WHAT THE EXERCISE ASKS — Read the data below. Then repeat all of it exactly.

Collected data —
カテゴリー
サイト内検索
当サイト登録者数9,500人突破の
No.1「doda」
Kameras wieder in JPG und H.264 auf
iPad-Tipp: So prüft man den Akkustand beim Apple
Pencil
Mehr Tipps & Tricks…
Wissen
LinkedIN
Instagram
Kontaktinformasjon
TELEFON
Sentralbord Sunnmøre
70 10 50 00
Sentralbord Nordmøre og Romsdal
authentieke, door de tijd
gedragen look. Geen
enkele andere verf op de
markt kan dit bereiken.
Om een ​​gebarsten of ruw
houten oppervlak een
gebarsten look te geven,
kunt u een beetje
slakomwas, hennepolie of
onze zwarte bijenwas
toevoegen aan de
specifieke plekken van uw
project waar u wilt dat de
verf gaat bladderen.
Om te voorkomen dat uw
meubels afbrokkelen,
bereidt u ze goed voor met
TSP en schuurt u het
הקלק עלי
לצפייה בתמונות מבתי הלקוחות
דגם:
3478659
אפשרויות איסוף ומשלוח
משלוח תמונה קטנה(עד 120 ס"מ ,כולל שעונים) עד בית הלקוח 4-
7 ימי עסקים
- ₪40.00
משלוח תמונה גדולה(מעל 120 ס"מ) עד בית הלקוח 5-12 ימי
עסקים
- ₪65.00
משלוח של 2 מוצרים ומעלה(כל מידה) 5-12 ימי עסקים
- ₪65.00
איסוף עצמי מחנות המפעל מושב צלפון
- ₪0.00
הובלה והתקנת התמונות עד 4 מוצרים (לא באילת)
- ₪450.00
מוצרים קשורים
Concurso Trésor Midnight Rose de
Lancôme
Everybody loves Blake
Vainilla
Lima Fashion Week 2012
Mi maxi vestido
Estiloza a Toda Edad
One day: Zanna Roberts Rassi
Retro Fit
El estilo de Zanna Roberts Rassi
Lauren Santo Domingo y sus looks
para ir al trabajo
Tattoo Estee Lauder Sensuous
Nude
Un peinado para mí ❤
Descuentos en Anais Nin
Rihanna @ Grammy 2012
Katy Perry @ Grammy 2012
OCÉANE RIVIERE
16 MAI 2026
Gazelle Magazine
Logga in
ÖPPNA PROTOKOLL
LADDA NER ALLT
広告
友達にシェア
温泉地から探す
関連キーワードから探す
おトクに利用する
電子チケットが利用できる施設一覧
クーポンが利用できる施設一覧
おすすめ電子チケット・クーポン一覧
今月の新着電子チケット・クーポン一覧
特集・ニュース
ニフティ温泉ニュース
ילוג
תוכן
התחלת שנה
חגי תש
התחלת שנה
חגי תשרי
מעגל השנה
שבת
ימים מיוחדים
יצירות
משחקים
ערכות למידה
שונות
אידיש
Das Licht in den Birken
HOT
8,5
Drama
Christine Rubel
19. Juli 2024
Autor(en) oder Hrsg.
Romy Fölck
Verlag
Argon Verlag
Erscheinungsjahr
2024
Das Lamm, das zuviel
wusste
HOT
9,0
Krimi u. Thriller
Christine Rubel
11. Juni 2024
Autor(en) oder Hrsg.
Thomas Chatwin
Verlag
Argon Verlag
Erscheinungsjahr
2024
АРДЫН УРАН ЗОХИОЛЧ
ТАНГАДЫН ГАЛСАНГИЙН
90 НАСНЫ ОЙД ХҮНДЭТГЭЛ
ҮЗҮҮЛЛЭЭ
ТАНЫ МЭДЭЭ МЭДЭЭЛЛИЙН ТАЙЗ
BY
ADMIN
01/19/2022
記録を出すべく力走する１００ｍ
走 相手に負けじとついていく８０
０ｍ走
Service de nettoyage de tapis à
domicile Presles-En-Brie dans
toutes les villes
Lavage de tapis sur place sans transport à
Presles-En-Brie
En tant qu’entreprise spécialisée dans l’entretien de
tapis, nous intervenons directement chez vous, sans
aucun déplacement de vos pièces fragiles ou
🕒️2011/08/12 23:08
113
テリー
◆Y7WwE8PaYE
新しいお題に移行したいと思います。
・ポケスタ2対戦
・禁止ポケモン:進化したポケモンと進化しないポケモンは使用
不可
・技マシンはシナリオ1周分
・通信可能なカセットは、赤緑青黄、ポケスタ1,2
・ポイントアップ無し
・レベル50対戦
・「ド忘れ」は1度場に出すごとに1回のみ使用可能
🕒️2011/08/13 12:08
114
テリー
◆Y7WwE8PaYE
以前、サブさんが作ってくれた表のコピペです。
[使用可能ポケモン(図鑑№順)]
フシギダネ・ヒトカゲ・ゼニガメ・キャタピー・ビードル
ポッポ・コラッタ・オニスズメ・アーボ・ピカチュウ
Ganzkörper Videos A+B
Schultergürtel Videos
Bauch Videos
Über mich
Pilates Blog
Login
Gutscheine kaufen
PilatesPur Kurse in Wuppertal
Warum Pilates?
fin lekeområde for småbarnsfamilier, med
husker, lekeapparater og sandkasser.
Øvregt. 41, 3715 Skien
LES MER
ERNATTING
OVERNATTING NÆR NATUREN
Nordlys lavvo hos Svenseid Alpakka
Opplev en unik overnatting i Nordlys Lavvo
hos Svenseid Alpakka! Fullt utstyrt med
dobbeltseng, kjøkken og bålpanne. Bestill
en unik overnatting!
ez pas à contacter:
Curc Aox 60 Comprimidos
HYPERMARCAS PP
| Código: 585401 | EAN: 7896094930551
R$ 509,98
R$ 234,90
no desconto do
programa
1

RESULT —
カテゴリー
サイト内検索
当サイト登録者数9,500人突破の
No.1「doda」
Kameras wieder in JPG und H.264 auf
iPad-Tipp: So prüft man den Akkustand beim Apple
Pencil
Mehr Tipps & Tricks…
Wissen
LinkedIN
Instagram
Kontaktinformasjon
TELEFON
Sentralbord Sunnmøre
70 10 50 00
Sentralbord Nordmøre og Romsdal
authentieke, door de tijd
gedragen look. Geen
enkele andere verf op de
markt kan dit bereiken.
Om een ​​gebarsten of ruw
houten oppervlak een
gebarsten look te geven,
kunt u een beetje
slakomwas, hennepolie of
onze zwarte bijenwas
toevoegen aan de
specifieke plekken van uw
project waar u wilt dat de
verf gaat bladderen.
Om te voorkomen dat uw
meubels afbrokkelen,
bereidt u ze goed voor met
TSP en schuurt u het
הקלק עלי
לצפייה בתמונות מבתי הלקוחות
דגם:
3478659
אפשרויות איסוף ומשלוח
משלוח תמונה קטנה(עד 120 ס"מ ,כולל שעונים) עד בית הלקוח 4-
7 ימי עסקים
- ₪40.00
משלוח תמונה גדולה(מעל 120 ס"מ) עד בית הלקוח 5-12 ימי
עסקים
- ₪65.00
משלוח של 2 מוצרים ומעלה(כל מידה) 5-12 ימי עסקים
- ₪65.00
איסוף עצמי מחנות המפעל מושב צלפון
- ₪0.00
הובלה והתקנת התמונות עד 4 מוצרים (לא באילת)
- ₪450.00
מוצרים קשורים
Concurso Trésor Midnight Rose de
Lancôme
Everybody loves Blake
Vainilla
Lima Fashion Week 2012
Mi maxi vestido
Estiloza a Toda Edad
One day: Zanna Roberts Rassi
Retro Fit
El estilo de Zanna Roberts Rassi
Lauren Santo Domingo y sus looks
para ir al trabajo
Tattoo Estee Lauder Sensuous
Nude
Un peinado para mí ❤
Descuentos en Anais Nin
Rihanna @ Grammy 2012
Katy Perry @ Grammy 2012
OCÉANE RIVIERE
16 MAI 2026
Gazelle Magazine
Logga in
ÖPPNA PROTOKOLL
LADDA NER ALLT
広告
友達にシェア
温泉地から探す
関連キーワードから探す
おトクに利用する
電子チケットが利用できる施設一覧
クーポンが利用できる施設一覧
おすすめ電子チケット・クーポン一覧
今月の新着電子チケット・クーポン一覧
特集・ニュース
ニフティ温泉ニュース
ילוג
תוכן
התחלת שנה
חגי תש
התחלת שנה
חגי תשרי
מעגל השנה
שבת
ימים מיוחדים
יצירות
משחקים
ערכות למידה
שונות
אידיש
Das Licht in den Birken
HOT
8,5
Drama
Christine Rubel
19. Juli 2024
Autor(en) oder Hrsg.
Romy Fölck
Verlag
Argon Verlag
Erscheinungsjahr
2024
Das Lamm, das zuviel
wusste
HOT
9,0
Krimi u. Thriller
Christine Rubel
11. Juni 2024
Autor(en) oder Hrsg.
Thomas Chatwin
Verlag
Argon Verlag
Erscheinungsjahr
2024
АРДЫН УРАН ЗОХИОЛЧ
ТАНГАДЫН ГАЛСАНГИЙН
90 НАСНЫ ОЙД ХҮНДЭТГЭЛ
ҮЗҮҮЛЛЭЭ
ТАНЫ МЭДЭЭ МЭДЭЭЛЛИЙН ТАЙЗ
BY
ADMIN
01/19/2022
記録を出すべく力走する１００ｍ
走 相手に負けじとついていく８０
０ｍ走
Service de nettoyage de tapis à
domicile Presles-En-Brie dans
toutes les villes
Lavage de tapis sur place sans transport à
Presles-En-Brie
En tant qu’entreprise spécialisée dans l’entretien de
tapis, nous intervenons directement chez vous, sans
aucun déplacement de vos pièces fragiles ou
🕒️2011/08/12 23:08
113
テリー
◆Y7WwE8PaYE
新しいお題に移行したいと思います。
・ポケスタ2対戦
・禁止ポケモン:進化したポケモンと進化しないポケモンは使用
不可
・技マシンはシナリオ1周分
・通信可能なカセットは、赤緑青黄、ポケスタ1,2
・ポイントアップ無し
・レベル50対戦
・「ド忘れ」は1度場に出すごとに1回のみ使用可能
🕒️2011/08/13 12:08
114
テリー
◆Y7WwE8PaYE
以前、サブさんが作ってくれた表のコピペです。
[使用可能ポケモン(図鑑№順)]
フシギダネ・ヒトカゲ・ゼニガメ・キャタピー・ビードル
ポッポ・コラッタ・オニスズメ・アーボ・ピカチュウ
Ganzkörper Videos A+B
Schultergürtel Videos
Bauch Videos
Über mich
Pilates Blog
Login
Gutscheine kaufen
PilatesPur Kurse in Wuppertal
Warum Pilates?
fin lekeområde for småbarnsfamilier, med
husker, lekeapparater og sandkasser.
Øvregt. 41, 3715 Skien
LES MER
ERNATTING
OVERNATTING NÆR NATUREN
Nordlys lavvo hos Svenseid Alpakka
Opplev en unik overnatting i Nordlys Lavvo
hos Svenseid Alpakka! Fullt utstyrt med
dobbeltseng, kjøkken og bålpanne. Bestill
en unik overnatting!
ez pas à contacter:
Curc Aox 60 Comprimidos
HYPERMARCAS PP
| Código: 585401 | EAN: 7896094930551
R$ 509,98
R$ 234,90
no desconto do
programa
1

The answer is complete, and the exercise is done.